Data Quality

A reference guide

A Data Quality reference guide for managers and technical staff, this provides a deeper understanding of what is often involved and how to prepare.

Download

Basics

What is Data Quality

  • What is Data Quality?

    Data quality is a measure of data’s fitness for purpose. It covers many different quantitative and qualitative properties including

    • Completeness
    • Internal consistency
    • Accuracy

    Data quality processes are designed to ensure that the data remains useful and that any problematic data is discovered as early as possible and then manually or automatically corrected.

Why should I care?

  • Why should I care?

    Most organizations produce and consume vast quantities of data. Many decisions, ranging from the mundane to the strategic, are based on data from several sources. As such, high data quality is essential for efficient function of the organization.

    Even when the importance of data quality is recognized, issues often go unnoticed or remain uncorrected for prolonged periods of time. This often stems from the fact that humans are good at dealing with low-quality data (a postman can usually deliver to a poorly written address).

    Automated systems, on the other hand, often cope badly with poor quality data and this often leads to increased manual labor or sub-optimal decisions that have negative financial consequences.

Measures of data quality

Measuring data quality

  • Measuring Data Quality

    To evaluate data quality, it is helpful to define a set of measures that provide a common assessment framework.

    These measures provide information about some measurable aspect of the data in question. There are six standard measures for data quality.

    • Completeness
    • Accuracy
    • Consistency
    • Validity
    • Integrity
    • Timeliness

Completeness

  • Completeness

    Completeness is a measure of whether all expected data is actually present in a given data set. Completeness can be measured for whole records as well as for attributes.

    For example, the data set of all company employees is complete on a record level when it contains a record for every employee.

    On an attribute level, the situation is more complex since quite a lot of data might be available for each employee (name, role, address, email, phone number, etc.) and some of these attributes might be mandatory (name, address) while others are only optional (phone number, personal email).

Accuracy

  • Accuracy

    Accuracy describes the degree to which given data correctly describes the real world object.

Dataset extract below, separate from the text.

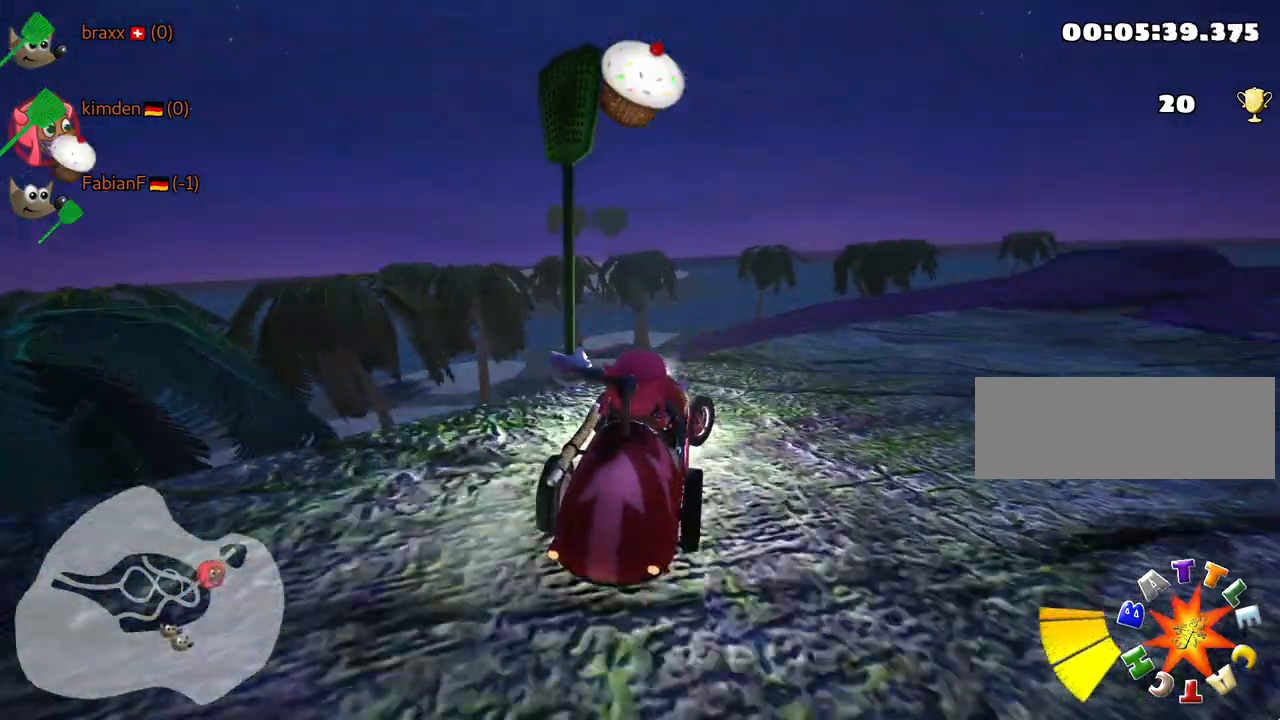
{"keys": ["up"], "events": [[267, "right", "up"]]}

    An employee data set, for example, might contain inaccurate data if employees do not report their address changes or if spelling or other errors are introduced during data entry.

    Accuracy can be measured as percentage of entity attributes that match the properties of the real world object. This is of course often very hard to do since determining whether an object attribute is accurate can be difficult or impossible.

Consistency

  • Consistency

    Consistency is a measure of the synchronicity of different systems storing information about the same object.

    Employee data, for example, might be stored in an HR system and a project management system. Most of the data is system specific but some data points will be common and they can easily become unsynchronized resulting in one system having lower quality data.

Validity

  • Validity (Conformity)

    Validity is the measure of how well data meets various requirements placed on attribute values such as value size, allowed values for enumerations, data format for systems that allow free form data (e.g. whether dates are stored as MM/dd/yyyy or dd/MM/yyyy in text files).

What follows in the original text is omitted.